The Curious Incident With Mike Gatting and a Hatrick


Mike Gatting is an early hero of mine and someone who has had a long and varied involvement with the game. In 2004, I was lucky enough to be in the West Indies for the 3rd (Barbados) and 4th (Antigua) Test matches of what had by that stage become a hugely exciting series. England were 2-0 up after Steve Harmison almost single-handedly terrorised the West Indies batting in the games at Sabina Park in Jamaica and Queen’s Park Oval in Trinidad. Cue the 3rd Test at the Kensington Oval in Barbados and the curious incident with Mike Gatting….

England won the toss and fielded, a decision that could have backfired for Michael Vaughan until Andrew Flintoff rescued the day with then test-best figures of 5-58. Day 2 was all about Graham Thorpe, who produced one of the best battling 100’s I have ever witnessed as he marshalled the tail to end the innings 119 not out, having arrived at the crease with the score on 33-3.

As a cricket fan, day 2 for me was defined by the excitement of discovering Mike Gatting sat directly in front of us. The temptation to mention Shakoor Rana was resisted and the chat generally revolved around the cricket at the superb West Indian hospitality and catering!
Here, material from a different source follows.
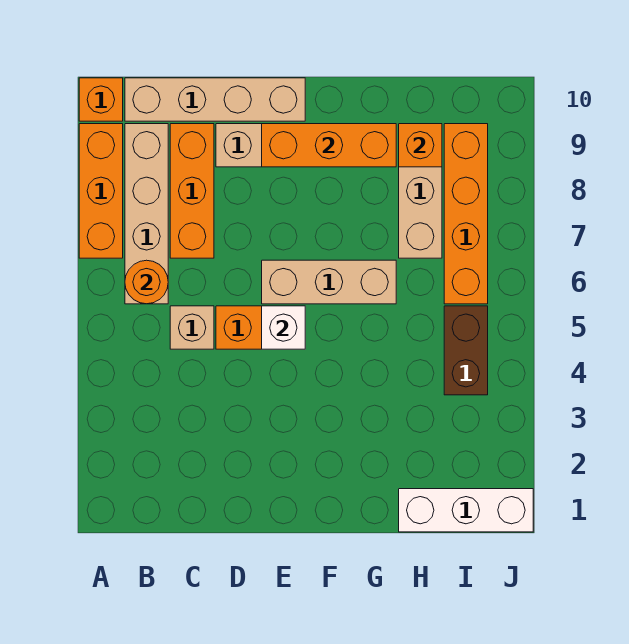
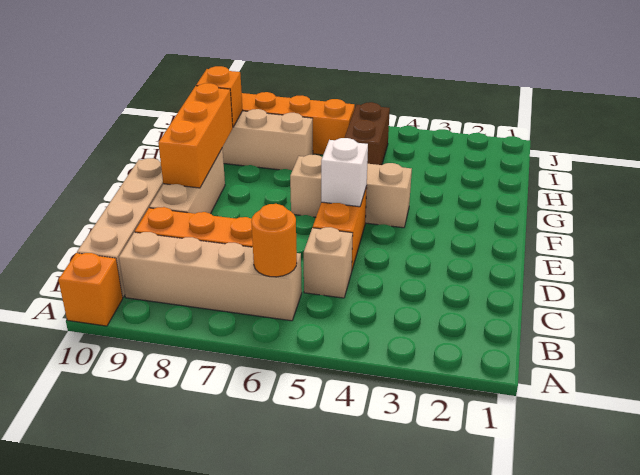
orange brick A7:A9 level 1 -> none
tan brick E6:G6 level 1 -> tan brick F4:F6 level 1
white brick H1:J1 level 1 -> none
brown brick I4:I5 level 1 -> brown brick H5:I5 level 1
Day 3 started with a huge degree of simmering excitement amongst the English fans. Could we possibly secure a first series win in the West Indies since 1968?

Cue Mike Gatting and the hat-trick – words not often used in the same sentence! It had actually been a fairly slow morning. Hoggard had been bowling without much suggestion of any impending success and perhaps playing the audience a little, Mike Gatting started muttering words such as ‘Yorkshire conspiracy’ and ‘get him off’ as the lack of success continued.

Indeed, even when the first wicket of Ramnaresh Sarwan fell, Mike was still muttering that Hoggard should be taken off at the end of the over. That was the 4th ball of his 8th over of the day. Of course the 5th ball brought another wicket – that of Shivnarine Chanderpaul. Mike’s response? Words to the effect that he still thought Michael Vaughan should take Hoggard off at the end of the over!

As you can imagine, my friend and I had hit pretty high levels of excitement by this stage and when the hat-trick was completed with the wicket of Ryan Hinds, it took us a little while to remember Mike’s previous comments. We did of course feel obliged to enquire whether Mike’s views had changed.

His response was pure genius – “I guess I am going to have to confess to that in my newspaper column tomorrow!”

I never did find out if Mike Gatting followed through with his confession, but if you know better, I’d love to find out! I do have a lovely memento from some years later though. A signed copy of the scorecard, with the annotation “I was wrong” signed by Mike Gatting!